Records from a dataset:
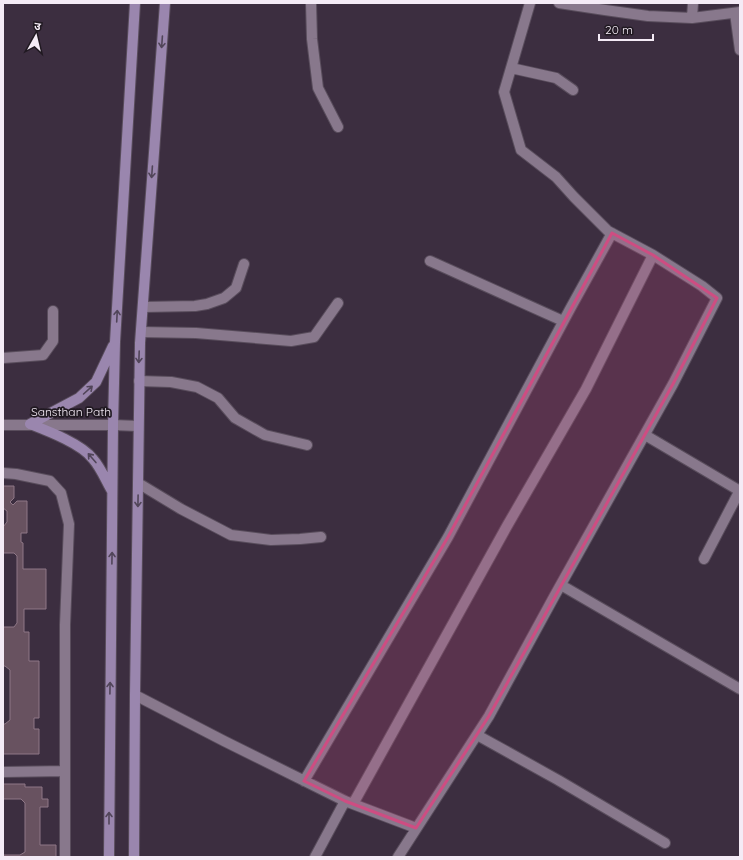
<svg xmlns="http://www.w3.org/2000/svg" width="743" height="860" font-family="Quicksand,'Noto Sans Devanagari',sans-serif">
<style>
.building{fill:#685260;stroke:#8e7786}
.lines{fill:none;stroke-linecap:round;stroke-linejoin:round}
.service-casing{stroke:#594d5c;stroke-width:12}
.minor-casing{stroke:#594d5c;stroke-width:12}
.tertiary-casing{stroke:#594d5c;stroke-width:12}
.secondary-casing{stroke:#594d5c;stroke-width:12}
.service{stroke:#88788c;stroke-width:10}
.minor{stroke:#88788c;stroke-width:10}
.tertiary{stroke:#88788c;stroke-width:10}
.secondary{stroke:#9a86ae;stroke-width:10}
.oneway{stroke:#514559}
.marked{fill:#ce4d82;fill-opacity:0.2;stroke:#ce4d82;stroke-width:3;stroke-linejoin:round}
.labels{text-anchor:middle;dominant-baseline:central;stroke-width:3.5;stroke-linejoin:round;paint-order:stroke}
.street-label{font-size:12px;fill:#f4ebf6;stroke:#201921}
</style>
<rect width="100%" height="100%" fill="#3c2e40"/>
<path class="building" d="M3 486H14V498L10 502 13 505 17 501H27V533H21V542L23 543V569H46V609H24V632H29V661H39V718H34V729H39V754H3V724H5L10 720V670L5 666H3V627H14L17 623V556L14 553H3V527L7 522V511L3 508Z
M3 784H25V787H42V799H48V807H40V845H56V857H3V855H20L25 852V803L21 799H3Z"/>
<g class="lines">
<g class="service-casing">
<path id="service" d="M143 307 195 306 207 304 224 298 236 288 244 264
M141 332 196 333 291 341 314 337 338 303"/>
</g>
<g class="minor-casing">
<path id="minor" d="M311 3 312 39 318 88 338 127
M559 3 605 10 648 16 692 18 740 12
M735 13 740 50
M692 18 693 3
M511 68 556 78 573 90
M430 261 563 321
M3 358 43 355 53 341V311
M139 381 171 382 197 387 218 398 235 418 265 435 307 445
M645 435 740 491
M3 473 16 474 50 481 61 493 69 524 65 625V857
M138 483 181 509 231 535 271 540 300 539 321 537
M704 559 740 490
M561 585 740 689
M135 695 224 741 345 801 416 828
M477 735 558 780 665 843
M3 772 65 771
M304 781 448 537 570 309 612 233
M353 804 507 526 586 389 653 255
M315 857 345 801
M398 857 489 716 555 595 673 384 717 298 702 286 653 255 608 231 574 197 556 177 521 150 504 92 530 3"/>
</g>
<g class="tertiary-casing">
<path id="tertiary" d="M3 425H113L138 426"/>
</g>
<g class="secondary-casing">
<path id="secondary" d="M30 424 79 398 96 382 113 346
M30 424C48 431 82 444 93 459 101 468 106 481 112 491
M109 857 113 425 115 342 135 3
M134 857 135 695 140 343 165 3"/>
</g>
<use href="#service" class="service"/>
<use href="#minor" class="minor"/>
<use href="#tertiary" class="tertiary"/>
<use href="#secondary" class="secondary"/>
</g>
<defs><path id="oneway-shaft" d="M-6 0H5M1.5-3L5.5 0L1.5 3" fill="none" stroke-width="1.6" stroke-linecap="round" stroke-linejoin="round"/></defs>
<g class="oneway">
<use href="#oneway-shaft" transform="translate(162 42) rotate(94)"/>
<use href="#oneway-shaft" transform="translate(152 172) rotate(94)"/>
<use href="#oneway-shaft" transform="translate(117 316) rotate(-87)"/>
<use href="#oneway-shaft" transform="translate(139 357) rotate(92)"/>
<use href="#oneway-shaft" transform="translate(88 390) rotate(-42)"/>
<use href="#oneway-shaft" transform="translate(92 458) rotate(-131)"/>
<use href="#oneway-shaft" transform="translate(138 501) rotate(91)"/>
<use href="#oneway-shaft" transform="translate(112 558) rotate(-89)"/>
<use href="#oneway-shaft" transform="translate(110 688) rotate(-89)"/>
<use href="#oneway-shaft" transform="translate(109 818) rotate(-90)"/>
</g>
<path class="marked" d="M612 233 653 255 717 298 673 384 489 716 416 828 345 801 304 781 448 537Z"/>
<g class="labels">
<g class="street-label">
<text x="71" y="411">Sansthan Path</text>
</g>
</g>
<rect width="743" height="860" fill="none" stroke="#f4ebf6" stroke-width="8"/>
<g transform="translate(36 36) rotate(8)" stroke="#201921" stroke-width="3" paint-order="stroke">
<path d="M0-3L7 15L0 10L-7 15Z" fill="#f4ebf6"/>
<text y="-6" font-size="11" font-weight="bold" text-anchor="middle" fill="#f4ebf6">उ</text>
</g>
<path d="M599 34v6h54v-6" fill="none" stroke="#f4ebf6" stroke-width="2"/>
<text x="605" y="34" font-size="12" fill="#f4ebf6" stroke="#201921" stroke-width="3" paint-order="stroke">20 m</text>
</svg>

TASK DIRECTIONS:
Each entry above is to be duplicated exactly, and its pictures omitted.

EXERCISE RESPONSE:
<svg xmlns="http://www.w3.org/2000/svg" width="743" height="860" font-family="Quicksand,'Noto Sans Devanagari',sans-serif">
<style>
.building{fill:#685260;stroke:#8e7786}
.lines{fill:none;stroke-linecap:round;stroke-linejoin:round}
.service-casing{stroke:#594d5c;stroke-width:12}
.minor-casing{stroke:#594d5c;stroke-width:12}
.tertiary-casing{stroke:#594d5c;stroke-width:12}
.secondary-casing{stroke:#594d5c;stroke-width:12}
.service{stroke:#88788c;stroke-width:10}
.minor{stroke:#88788c;stroke-width:10}
.tertiary{stroke:#88788c;stroke-width:10}
.secondary{stroke:#9a86ae;stroke-width:10}
.oneway{stroke:#514559}
.marked{fill:#ce4d82;fill-opacity:0.2;stroke:#ce4d82;stroke-width:3;stroke-linejoin:round}
.labels{text-anchor:middle;dominant-baseline:central;stroke-width:3.5;stroke-linejoin:round;paint-order:stroke}
.street-label{font-size:12px;fill:#f4ebf6;stroke:#201921}
</style>
<rect width="100%" height="100%" fill="#3c2e40"/>
<path class="building" d="M3 486H14V498L10 502 13 505 17 501H27V533H21V542L23 543V569H46V609H24V632H29V661H39V718H34V729H39V754H3V724H5L10 720V670L5 666H3V627H14L17 623V556L14 553H3V527L7 522V511L3 508Z
M3 784H25V787H42V799H48V807H40V845H56V857H3V855H20L25 852V803L21 799H3Z"/>
<g class="lines">
<g class="service-casing">
<path id="service" d="M143 307 195 306 207 304 224 298 236 288 244 264
M141 332 196 333 291 341 314 337 338 303"/>
</g>
<g class="minor-casing">
<path id="minor" d="M311 3 312 39 318 88 338 127
M559 3 605 10 648 16 692 18 740 12
M735 13 740 50
M692 18 693 3
M511 68 556 78 573 90
M430 261 563 321
M3 358 43 355 53 341V311
M139 381 171 382 197 387 218 398 235 418 265 435 307 445
M645 435 740 491
M3 473 16 474 50 481 61 493 69 524 65 625V857
M138 483 181 509 231 535 271 540 300 539 321 537
M704 559 740 490
M561 585 740 689
M135 695 224 741 345 801 416 828
M477 735 558 780 665 843
M3 772 65 771
M304 781 448 537 570 309 612 233
M353 804 507 526 586 389 653 255
M315 857 345 801
M398 857 489 716 555 595 673 384 717 298 702 286 653 255 608 231 574 197 556 177 521 150 504 92 530 3"/>
</g>
<g class="tertiary-casing">
<path id="tertiary" d="M3 425H113L138 426"/>
</g>
<g class="secondary-casing">
<path id="secondary" d="M30 424 79 398 96 382 113 346
M30 424C48 431 82 444 93 459 101 468 106 481 112 491
M109 857 113 425 115 342 135 3
M134 857 135 695 140 343 165 3"/>
</g>
<use href="#service" class="service"/>
<use href="#minor" class="minor"/>
<use href="#tertiary" class="tertiary"/>
<use href="#secondary" class="secondary"/>
</g>
<defs><path id="oneway-shaft" d="M-6 0H5M1.5-3L5.5 0L1.5 3" fill="none" stroke-width="1.6" stroke-linecap="round" stroke-linejoin="round"/></defs>
<g class="oneway">
<use href="#oneway-shaft" transform="translate(162 42) rotate(94)"/>
<use href="#oneway-shaft" transform="translate(152 172) rotate(94)"/>
<use href="#oneway-shaft" transform="translate(117 316) rotate(-87)"/>
<use href="#oneway-shaft" transform="translate(139 357) rotate(92)"/>
<use href="#oneway-shaft" transform="translate(88 390) rotate(-42)"/>
<use href="#oneway-shaft" transform="translate(92 458) rotate(-131)"/>
<use href="#oneway-shaft" transform="translate(138 501) rotate(91)"/>
<use href="#oneway-shaft" transform="translate(112 558) rotate(-89)"/>
<use href="#oneway-shaft" transform="translate(110 688) rotate(-89)"/>
<use href="#oneway-shaft" transform="translate(109 818) rotate(-90)"/>
</g>
<path class="marked" d="M612 233 653 255 717 298 673 384 489 716 416 828 345 801 304 781 448 537Z"/>
<g class="labels">
<g class="street-label">
<text x="71" y="411">Sansthan Path</text>
</g>
</g>
<rect width="743" height="860" fill="none" stroke="#f4ebf6" stroke-width="8"/>
<g transform="translate(36 36) rotate(8)" stroke="#201921" stroke-width="3" paint-order="stroke">
<path d="M0-3L7 15L0 10L-7 15Z" fill="#f4ebf6"/>
<text y="-6" font-size="11" font-weight="bold" text-anchor="middle" fill="#f4ebf6">उ</text>
</g>
<path d="M599 34v6h54v-6" fill="none" stroke="#f4ebf6" stroke-width="2"/>
<text x="605" y="34" font-size="12" fill="#f4ebf6" stroke="#201921" stroke-width="3" paint-order="stroke">20 m</text>
</svg>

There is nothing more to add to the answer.